*** The records
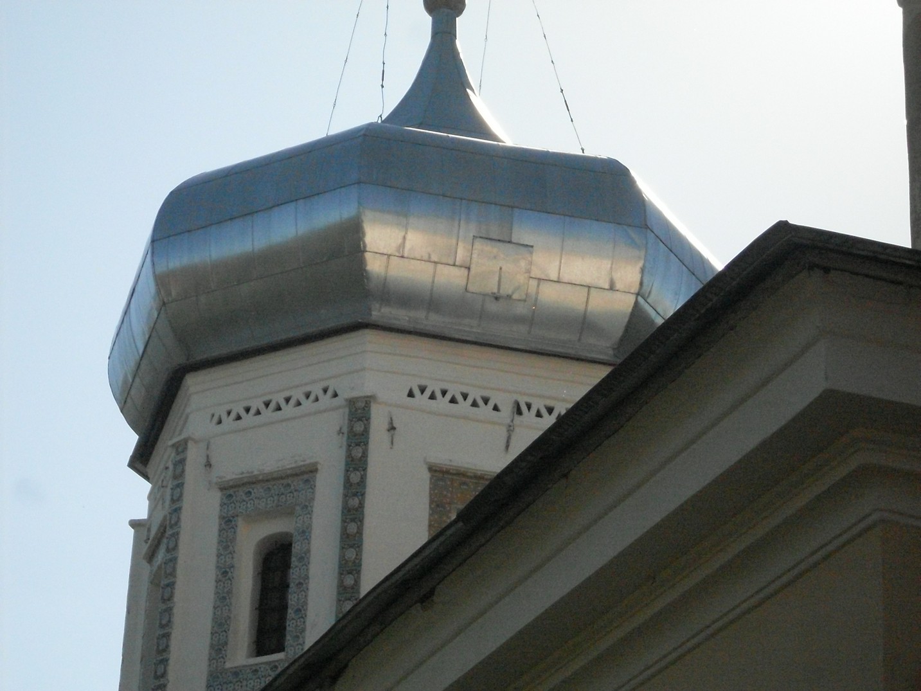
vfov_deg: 13.0
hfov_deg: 17.3
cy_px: 346
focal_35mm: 114
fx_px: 3033
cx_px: 460
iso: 400
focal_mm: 18.9
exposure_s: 1/2000
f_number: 5.2
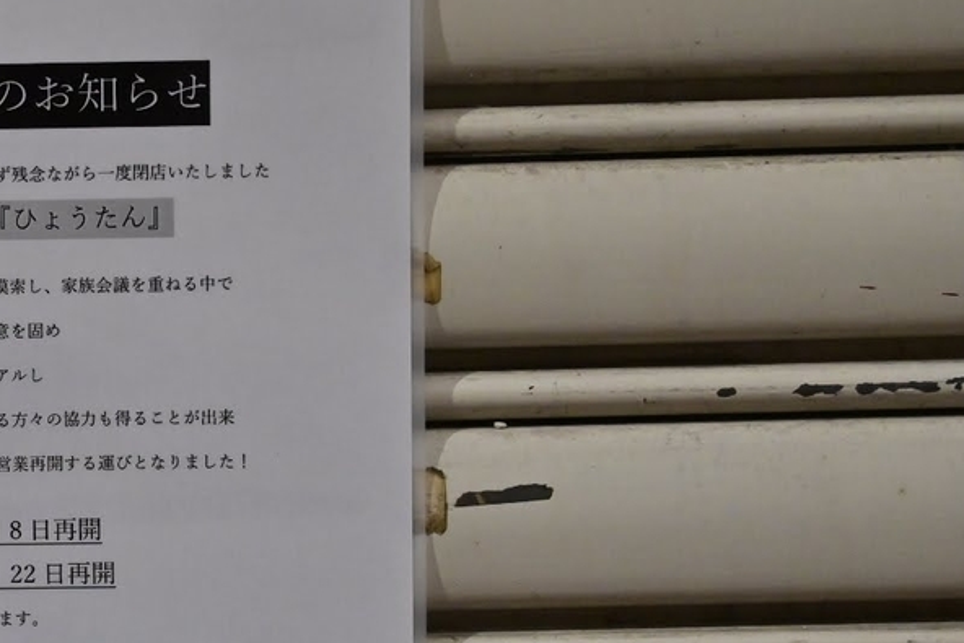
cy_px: 438
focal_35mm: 75
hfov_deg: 25.8
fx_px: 2009
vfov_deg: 18.1
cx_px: 41
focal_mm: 37
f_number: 5.6
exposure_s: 1/400
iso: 2500
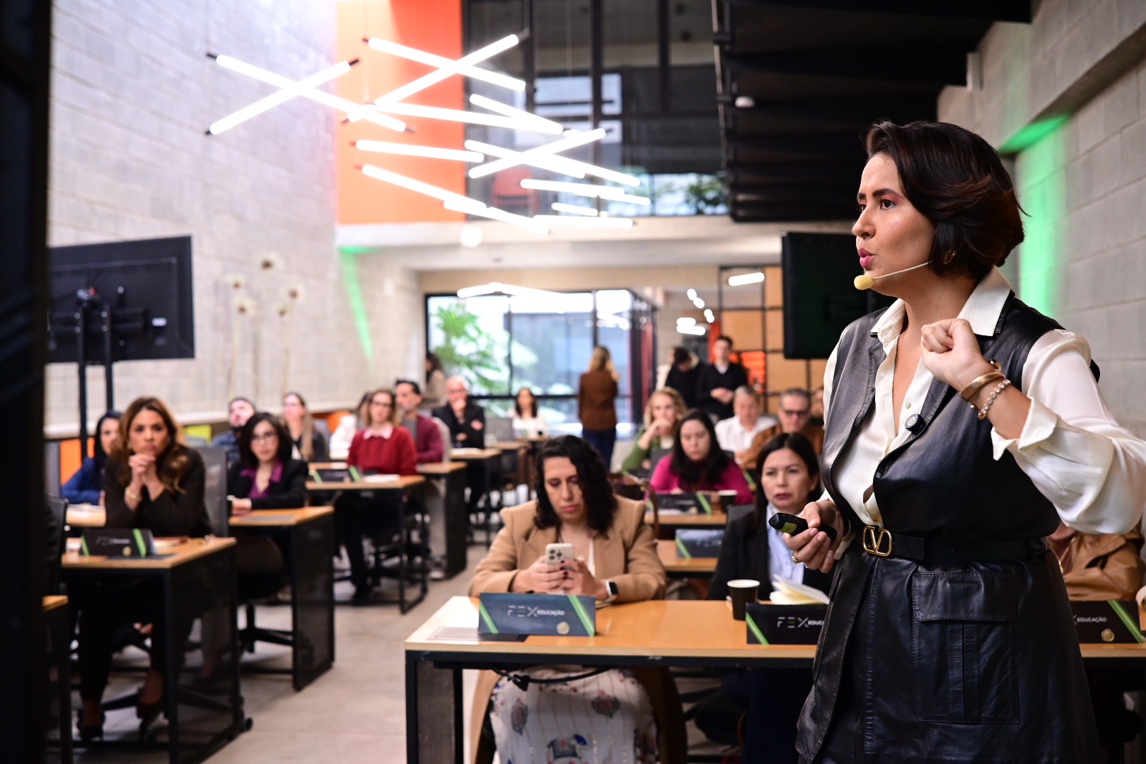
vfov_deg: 33.0
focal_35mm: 40
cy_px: 382
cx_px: 573
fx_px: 1289
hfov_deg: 47.9
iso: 1600
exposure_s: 1/250
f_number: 2
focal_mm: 27
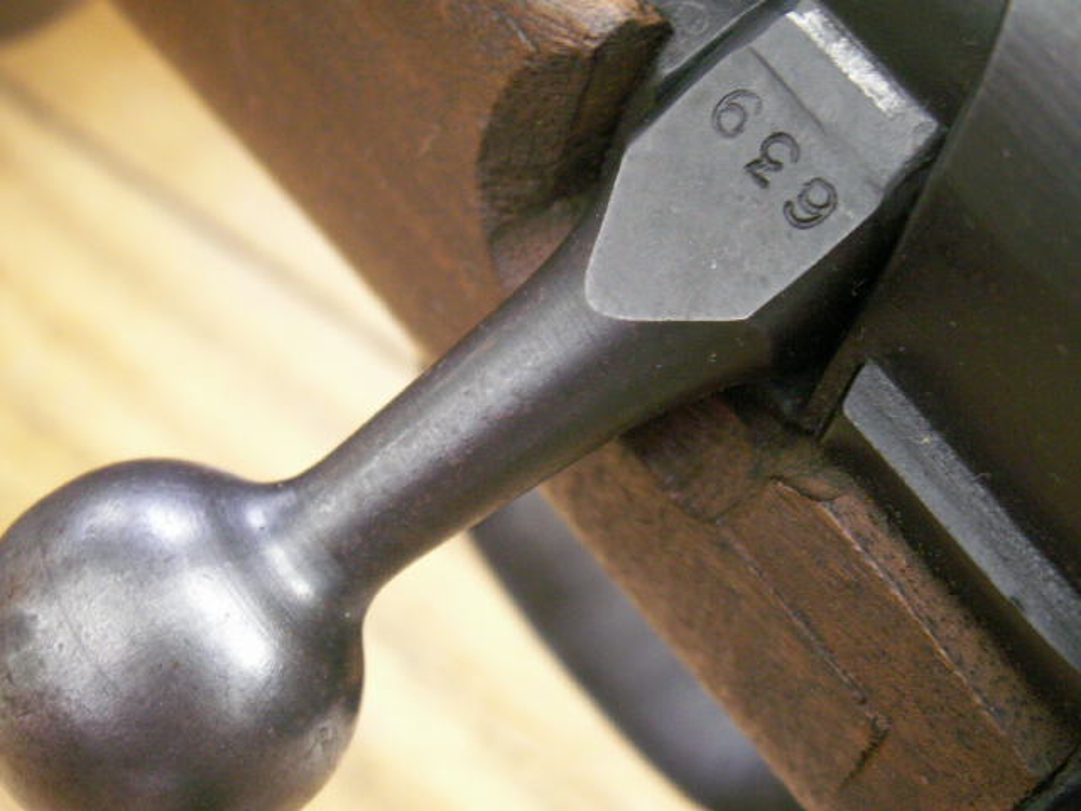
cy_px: 406
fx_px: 1936
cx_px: 540
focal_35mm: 62
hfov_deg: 31.2
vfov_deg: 23.7
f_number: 3.2
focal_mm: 10.28
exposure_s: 1/2
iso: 160
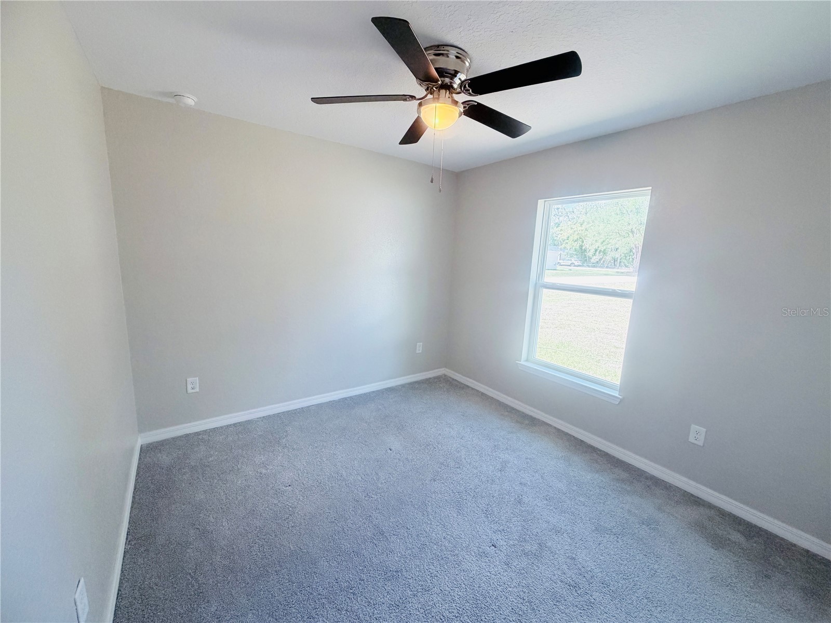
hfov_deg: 102.1
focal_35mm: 14
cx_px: 416
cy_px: 312
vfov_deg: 85.7
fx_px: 336
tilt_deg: -9.9
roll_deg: -2.1
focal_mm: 2.22
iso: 250
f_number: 2.2
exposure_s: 1/120
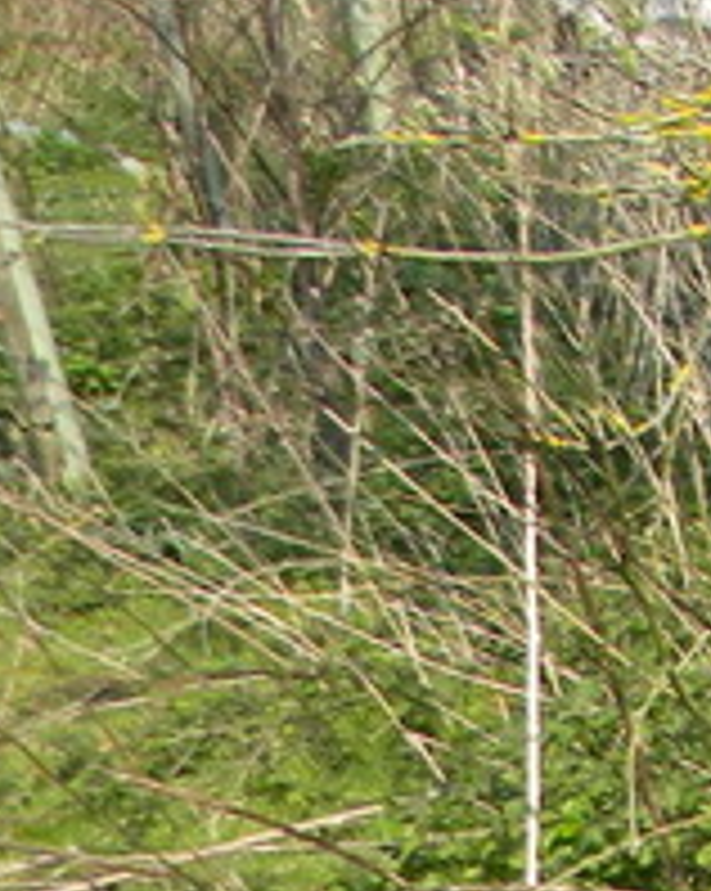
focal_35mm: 138
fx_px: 3635
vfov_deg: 12.9
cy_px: 1521
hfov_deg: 9.0
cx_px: 2146
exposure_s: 1/511
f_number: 3.5
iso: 80
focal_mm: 5
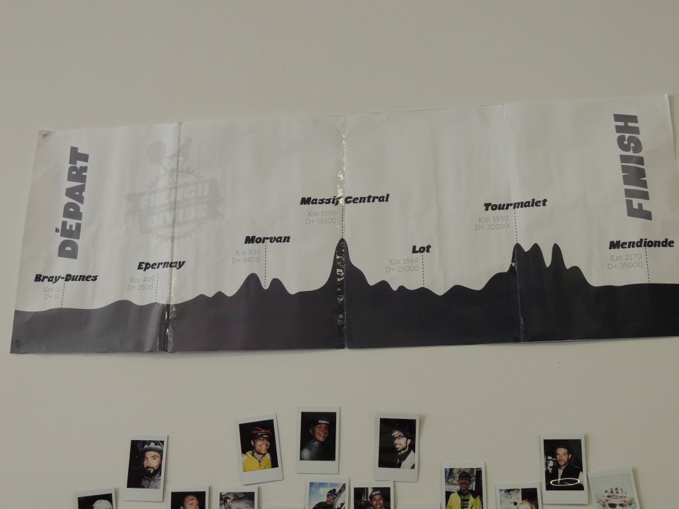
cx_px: 340
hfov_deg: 43.9
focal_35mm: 43
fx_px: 843
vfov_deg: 33.6
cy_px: 254
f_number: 3.4
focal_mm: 7.6
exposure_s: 1/50
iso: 320
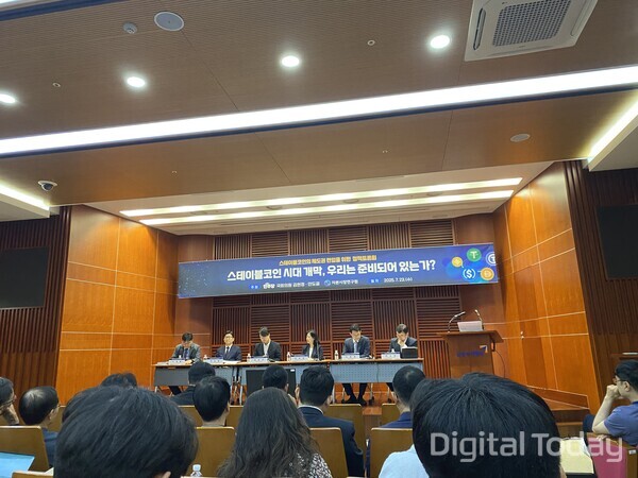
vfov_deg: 53.1
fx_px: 479
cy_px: 239
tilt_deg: +11.9
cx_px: 319
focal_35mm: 26
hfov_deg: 67.3
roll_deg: +1.9
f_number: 1.8
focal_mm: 4.25
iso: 400
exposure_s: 1/60
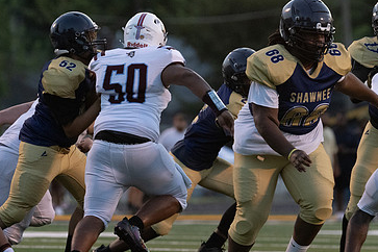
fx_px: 5239
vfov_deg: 2.8
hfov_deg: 4.1
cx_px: 164
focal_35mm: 499
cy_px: 160
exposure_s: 1/1250
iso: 5600
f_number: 5
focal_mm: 270
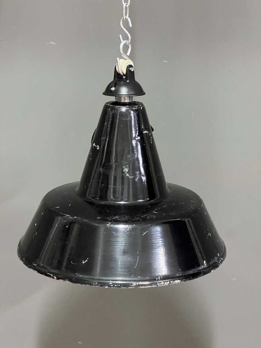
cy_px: 174
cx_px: 130
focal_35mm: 77
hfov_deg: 19.1
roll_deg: +0.4
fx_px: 774
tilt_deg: -15.1
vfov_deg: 25.3
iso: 1250
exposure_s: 1/25
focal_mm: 9
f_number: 2.8
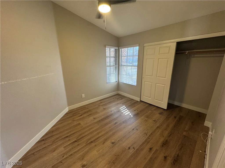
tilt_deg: -15.9
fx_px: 91
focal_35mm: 14
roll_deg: +0.1
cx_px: 112
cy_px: 84
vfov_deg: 85.7
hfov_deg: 102.1
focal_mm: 2.22
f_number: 2.2
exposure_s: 1/60
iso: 160
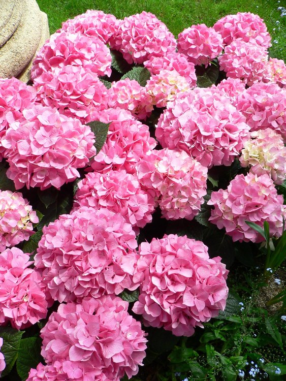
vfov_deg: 52.6
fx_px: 385
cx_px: 143
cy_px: 190
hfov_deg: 40.7
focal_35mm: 35
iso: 100
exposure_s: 1/100
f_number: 3.3
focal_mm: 4.6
******
= What this task involves =
Repeat the records exactly, without the pictures.

= Solution =
vfov_deg: 13.0
hfov_deg: 17.3
cy_px: 346
focal_35mm: 114
fx_px: 3033
cx_px: 460
iso: 400
focal_mm: 18.9
exposure_s: 1/2000
f_number: 5.2
cy_px: 438
focal_35mm: 75
hfov_deg: 25.8
fx_px: 2009
vfov_deg: 18.1
cx_px: 41
focal_mm: 37
f_number: 5.6
exposure_s: 1/400
iso: 2500
vfov_deg: 33.0
focal_35mm: 40
cy_px: 382
cx_px: 573
fx_px: 1289
hfov_deg: 47.9
iso: 1600
exposure_s: 1/250
f_number: 2
focal_mm: 27
cy_px: 406
fx_px: 1936
cx_px: 540
focal_35mm: 62
hfov_deg: 31.2
vfov_deg: 23.7
f_number: 3.2
focal_mm: 10.28
exposure_s: 1/2
iso: 160
hfov_deg: 102.1
focal_35mm: 14
cx_px: 416
cy_px: 312
vfov_deg: 85.7
fx_px: 336
tilt_deg: -9.9
roll_deg: -2.1
focal_mm: 2.22
iso: 250
f_number: 2.2
exposure_s: 1/120
focal_35mm: 138
fx_px: 3635
vfov_deg: 12.9
cy_px: 1521
hfov_deg: 9.0
cx_px: 2146
exposure_s: 1/511
f_number: 3.5
iso: 80
focal_mm: 5
cx_px: 340
hfov_deg: 43.9
focal_35mm: 43
fx_px: 843
vfov_deg: 33.6
cy_px: 254
f_number: 3.4
focal_mm: 7.6
exposure_s: 1/50
iso: 320
vfov_deg: 53.1
fx_px: 479
cy_px: 239
tilt_deg: +11.9
cx_px: 319
focal_35mm: 26
hfov_deg: 67.3
roll_deg: +1.9
f_number: 1.8
focal_mm: 4.25
iso: 400
exposure_s: 1/60
fx_px: 5239
vfov_deg: 2.8
hfov_deg: 4.1
cx_px: 164
focal_35mm: 499
cy_px: 160
exposure_s: 1/1250
iso: 5600
f_number: 5
focal_mm: 270
cy_px: 174
cx_px: 130
focal_35mm: 77
hfov_deg: 19.1
roll_deg: +0.4
fx_px: 774
tilt_deg: -15.1
vfov_deg: 25.3
iso: 1250
exposure_s: 1/25
focal_mm: 9
f_number: 2.8
tilt_deg: -15.9
fx_px: 91
focal_35mm: 14
roll_deg: +0.1
cx_px: 112
cy_px: 84
vfov_deg: 85.7
hfov_deg: 102.1
focal_mm: 2.22
f_number: 2.2
exposure_s: 1/60
iso: 160
vfov_deg: 52.6
fx_px: 385
cx_px: 143
cy_px: 190
hfov_deg: 40.7
focal_35mm: 35
iso: 100
exposure_s: 1/100
f_number: 3.3
focal_mm: 4.6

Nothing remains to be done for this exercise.